What People Already Know...about Action Films

I've just finished my bagel and fortunately my coffee is still warm. That perfect warm, you know, the temperature in between scolding and cold. This temperature window of opportunity is fleeting so I sip earnestly and with urgency.

The tick tick tock of the clock in the kitchen clashes with the soothing sound of the washing machine in the basement. The swishing beat and whirling rhythm is music, a song, each cycle, a new movement in a classic piece. The next movement is titled, spin cycle. I chuckle to myself.

Someone knows what I'm talking about, with their air tight alibis, rugged jeans and black tee shirt. Somehow, they manage to escape the daily grind of life, living underground and only coming out at night. They sleep in or they don't. They're in a coffee shop early in the morning getting coffee because they can't sleep, their life consumed with living it incognito, below the surface, unnoticeable to the rest of society. They are your spies, your runaway convicts or just someone on the run from something. They're a government agent or a witness that doesn't want to be found. They're rogue, good people who got caught up with some bad apples. Set up by the ones who trained them. Whoever they are they're hackneyed and played out. One movie after another, these types are there. Do any genuine loners of the oblivion really live their lives like this? This stereotype exists in our minds with their boots, hairless chests and jacked bodies. You never see them at the gym though.

My Action Movie:

Is there a gym for individuals living underground? Is there an underground gym that's literally underground? Yes, and you don't have to show an ID to get in. Better, you have to talk your way in, that's part of the code, part of the way of life of the loner/action movie hero. My hero impresses the gym boss with his wit and gets a free month's membership.

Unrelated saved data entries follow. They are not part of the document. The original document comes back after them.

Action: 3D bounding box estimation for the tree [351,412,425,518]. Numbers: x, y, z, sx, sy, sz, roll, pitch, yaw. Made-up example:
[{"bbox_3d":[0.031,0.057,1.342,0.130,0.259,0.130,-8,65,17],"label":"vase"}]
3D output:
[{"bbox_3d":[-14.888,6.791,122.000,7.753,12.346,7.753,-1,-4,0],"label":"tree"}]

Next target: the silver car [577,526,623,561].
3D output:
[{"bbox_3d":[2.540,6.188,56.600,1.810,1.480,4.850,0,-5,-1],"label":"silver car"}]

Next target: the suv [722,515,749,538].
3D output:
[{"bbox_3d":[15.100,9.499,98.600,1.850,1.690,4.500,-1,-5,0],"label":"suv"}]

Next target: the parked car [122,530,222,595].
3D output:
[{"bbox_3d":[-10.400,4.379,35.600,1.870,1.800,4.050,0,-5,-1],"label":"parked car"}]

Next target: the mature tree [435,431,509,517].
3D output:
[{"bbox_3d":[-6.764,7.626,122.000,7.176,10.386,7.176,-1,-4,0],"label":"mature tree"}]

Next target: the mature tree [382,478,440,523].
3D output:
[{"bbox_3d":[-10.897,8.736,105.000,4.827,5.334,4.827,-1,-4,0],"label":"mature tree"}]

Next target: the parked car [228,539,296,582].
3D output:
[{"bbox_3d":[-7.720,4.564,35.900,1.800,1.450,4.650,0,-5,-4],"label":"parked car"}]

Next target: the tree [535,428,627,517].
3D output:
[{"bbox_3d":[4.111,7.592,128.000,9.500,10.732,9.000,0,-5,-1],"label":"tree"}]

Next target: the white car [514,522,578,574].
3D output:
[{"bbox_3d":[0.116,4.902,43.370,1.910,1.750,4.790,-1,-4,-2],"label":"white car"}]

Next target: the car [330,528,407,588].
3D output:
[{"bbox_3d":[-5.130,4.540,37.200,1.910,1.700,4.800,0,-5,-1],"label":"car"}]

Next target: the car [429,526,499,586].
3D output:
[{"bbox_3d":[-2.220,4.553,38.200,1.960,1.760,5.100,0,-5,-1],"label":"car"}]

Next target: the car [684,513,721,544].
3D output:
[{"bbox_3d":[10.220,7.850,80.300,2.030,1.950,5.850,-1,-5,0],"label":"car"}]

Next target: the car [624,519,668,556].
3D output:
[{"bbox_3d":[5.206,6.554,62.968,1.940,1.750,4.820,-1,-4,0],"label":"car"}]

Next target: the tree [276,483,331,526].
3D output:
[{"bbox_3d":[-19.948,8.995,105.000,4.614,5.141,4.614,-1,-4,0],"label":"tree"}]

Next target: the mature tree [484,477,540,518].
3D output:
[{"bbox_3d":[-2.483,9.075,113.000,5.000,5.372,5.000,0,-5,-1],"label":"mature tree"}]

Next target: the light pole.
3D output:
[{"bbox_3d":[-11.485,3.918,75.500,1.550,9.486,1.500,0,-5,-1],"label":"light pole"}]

Intrigue follows after the workout as he exits through the parking garage. Of course there's a parking garage scene. Suddenly, headlights come on and dart out at our friend, the genuine loner. The car screeches to a halt and a big hairy arm points at our man carrying his work out bag and says, “I saw you. I saw you looking at me, not wiping down the elliptical machine after I used it. You better not tell the manager.”

“Or what?”

“Or this.” Through the window a dirty towel is hurled, narrowly missing the hero. “Next time, it'll be dirtier.” Yells, the hairy armed man. The car drives off. Where would he go if he couldn't go to the underground gym? He'll be damned if he has to go and join Gold's or even worse, Planet Fitness. Gross. He doesn't want to make trouble, he's out of the game. He just wants to live his life and lift weights, preparing for the unexpected mission/job he'll be forced to do in the next scene.

The Next Scene:

Sitting at his kitchen table, sipping coffee, from the coffee shop, some thuggy looking dudes bust in telling him so and so wants to see him. He fights back with the dudes but gets knocked out. He comes to on some type of round couch in a dimly lit room. He hears the thumping of disco music from the other room. Rubbing the back of his neck, he wisecracks, “That music is giving me a headache.”

Don't want to give you too much information about my movie...

How easy is it to write an action movie? Pretty easy if you ask me. I've got the makings of a blockbuster right in front of me. Hope you liked the wisecrack too. It's okay if it was kind of lame because he can be lame in the wisecrack department. It's not his job to be funny. This is not a comedy after all. I mean, it could have more comical tinges to it but we'll wait for that when the punch ups occur. Until then he says a somewhat witty line showing the viewers he's not scared and that he'll find a way out of this predicament. Witty lines show his heroism and carefree attitude towards life.

Also, we as viewers get a sense of what it's like to be him and how he intends to kick the ass of the people who put him here. A rematch with the thugs will most definitely happen.

These types of scenes wouldn't work if the guy was like, “What's going on? I'm doomed, I've never been in this situation before. I'm dead. I better do what I'm told here because if I don't I'll be in big big trouble. I know, I'll reason with them when they get back to do whatever they're going to do to me, they have to be reasonable, right?”

Not good. We'd hate the guy if he acted like that. No, the characteristics of an action movie have to be so: the main man has to be witty, has to be brave, has to be handsome and in shape. He doesn't have to know all the answers but has to be willing to learn. Somehow, he does figure it out and saves the day or is vindicated. Whatever path is taken, humbleness is always a good trait for these characters. Sure, there have been some twists on this theme and humor has been served when the main character is set up with a buffoon, the oldest trick in the books. But hey, you already know this.